(Collected data)
*** Block opens ***
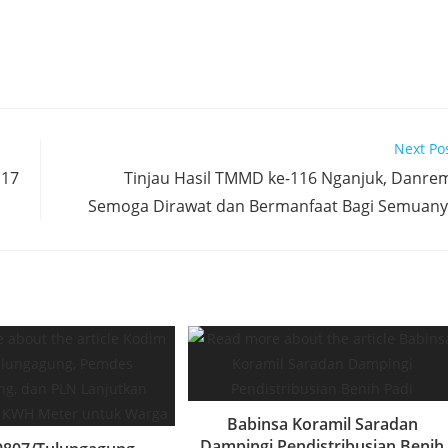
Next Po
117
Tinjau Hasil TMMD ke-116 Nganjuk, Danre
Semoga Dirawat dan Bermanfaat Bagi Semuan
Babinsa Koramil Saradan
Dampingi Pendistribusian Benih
*** Block closes ***
Copy each line exactly, beginning at the one with "Tinjau Hasil TMMD ke-116 Nganjuk, Danre" and stopping after the last line of the entries. Include nothing else.

◆ **Worked solution**:
Tinjau Hasil TMMD ke-116 Nganjuk, Danre
Semoga Dirawat dan Bermanfaat Bagi Semuan
Babinsa Koramil Saradan
Dampingi Pendistribusian Benih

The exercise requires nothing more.